REQUIREMENT
Leaving out every picture, output the records below exactly as they are.

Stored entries

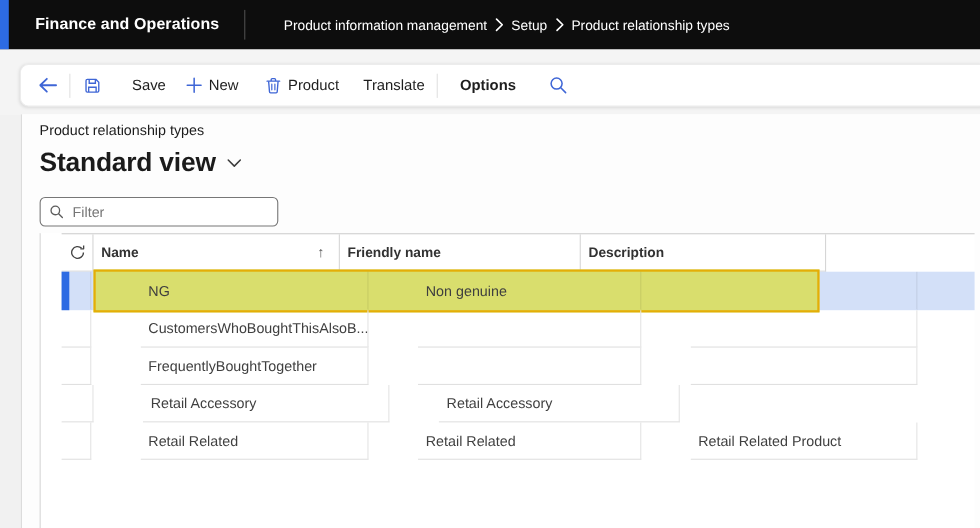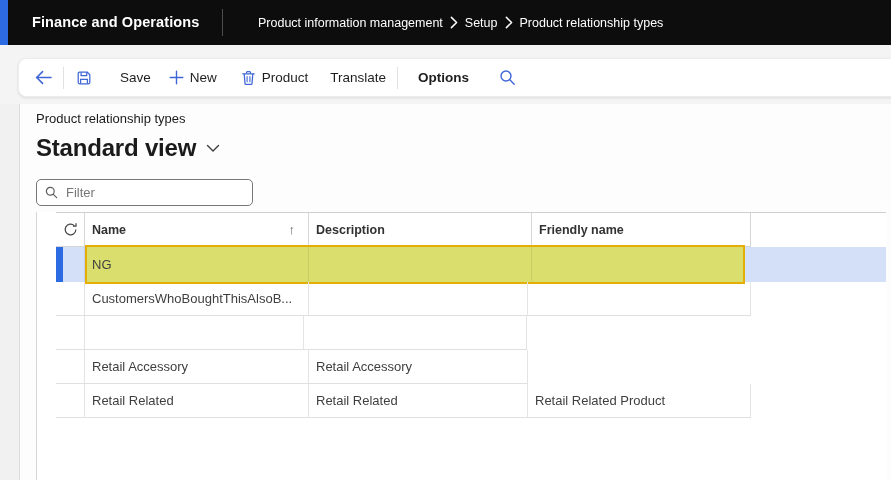--- a/index.html
+++ b/index.html
@@ -192,11 +192,11 @@
           <span>Name</span>
           <span class="sort-arrow">↑</span>
         </div>
+        <div class="gh-cell c2">
+          <span>Friendly name</span>
+        </div>
         <div class="gh-cell c3">
           <span>Description</span>
-        </div>
-        <div class="gh-cell c2">
-          <span>Friendly name</span>
         </div>
         <div class="gh-cell cf"></div>
       </div>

RESPONSE AREA
--- a/index.html
+++ b/index.html
@@ -192,11 +192,11 @@
           <span>Name</span>
           <span class="sort-arrow">↑</span>
         </div>
+        <div class="gh-cell c2">
+          <span>Friendly name</span>
+        </div>
         <div class="gh-cell c3">
           <span>Description</span>
-        </div>
-        <div class="gh-cell c2">
-          <span>Friendly name</span>
         </div>
         <div class="gh-cell cf"></div>
       </div>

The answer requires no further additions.